An Opioid Lawsuit Smackdown – The Oklahoma Supreme Court shreds abuse of the ‘public nuisance’ tort.
Good timing. On the same day we told you about the abuse of “public nuisance” theory in opioid lawsuits, the Oklahoma Supreme Court tossed a $465 million judgment against Johnson & Johnson for allegedly creating a nuisance by manufacturing prescription opioids. Congratulations to J&J, a rare corporation that had the courage to fight back against this abusive litigation.
Former GOP Attorney General Mike Hunter, aided by campaign donors in the plaintiffs bar, sued J&J as well as Purdue Pharma and Teva Pharmaceuticals in 2017. The state demanded that the companies cough up tens of billions of dollars to “abate” the alleged public nuisance created by making and selling opioids.
Purdue and Teva settled for a combined $355 million. Nearly $200 million of the Purdue settlement went to the Oklahoma State University Center for Health Sciences, which curiously hired Mr. Hunter’s son as a director of compliance not long before the settlement was announced. J&J was later criticized by some on Wall Street for not rolling over after state trial Judge Thad Balkman slapped it with a $465 million judgment.
Now J&J has been vindicated.
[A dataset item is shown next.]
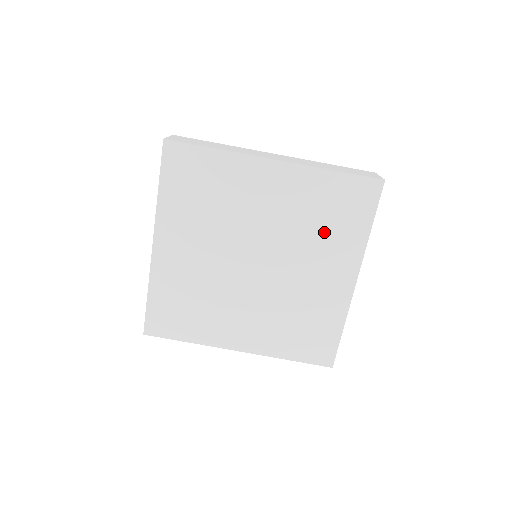
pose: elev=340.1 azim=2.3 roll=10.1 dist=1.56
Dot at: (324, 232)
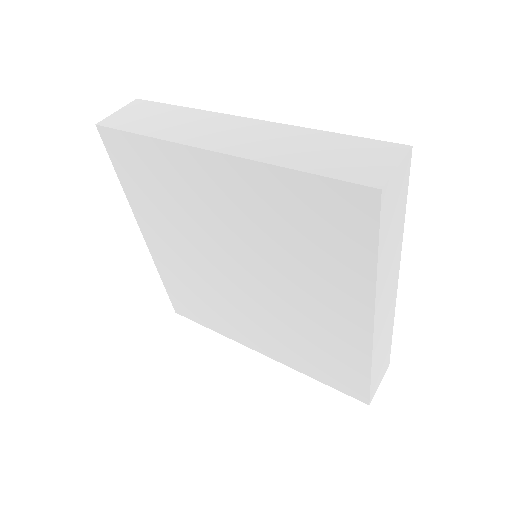
Dot at: (308, 254)
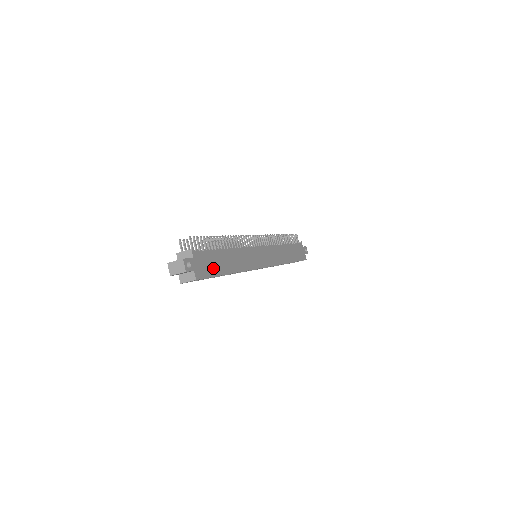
Tuesday’s ruling by Oklahoma’s High Court is especially notable because it repudiates the abuse of “public nuisance” liability, which plaintiffs attorneys are employing around the country to shake down gun makers, oil and gas producers and other businesses progressives hate.
As the opinion for the 5-1 majority explains, public nuisance law originated in the 12th century as a criminal remedy to protect and preserve the rights and property shared by the public. It evolved into a common law tort that “covered conduct, performed in a location within the actor’s control, which harmed those common rights of the general public.”
For instance, an oil company could be sued for a spill that damages waterways. But the mere act of making or selling legal products “rarely cause a violation of a public right,” the majority writes, adding that manufacturers don’t have control of products once sold.
Under the trial court’s expansion of public-nuisance liability, businesses would “have no way to know whether they might face nuisance liability for manufacturing, marketing, or selling products, i.e., will a sugar manufacturer or the fast food industry be liable for obesity, will an alcohol manufacturer be liable for psychological harms, or will a car manufacturer be liable for health hazards from lung disease to dementia or for air pollution.”
The Justices stressed that addressing social problems like opioid addiction is the job of the legislative and executive branches, not the courts. That’s a useful reminder to judges who are tempted to loot companies under the trial bar’s ever-expanding theories of liability.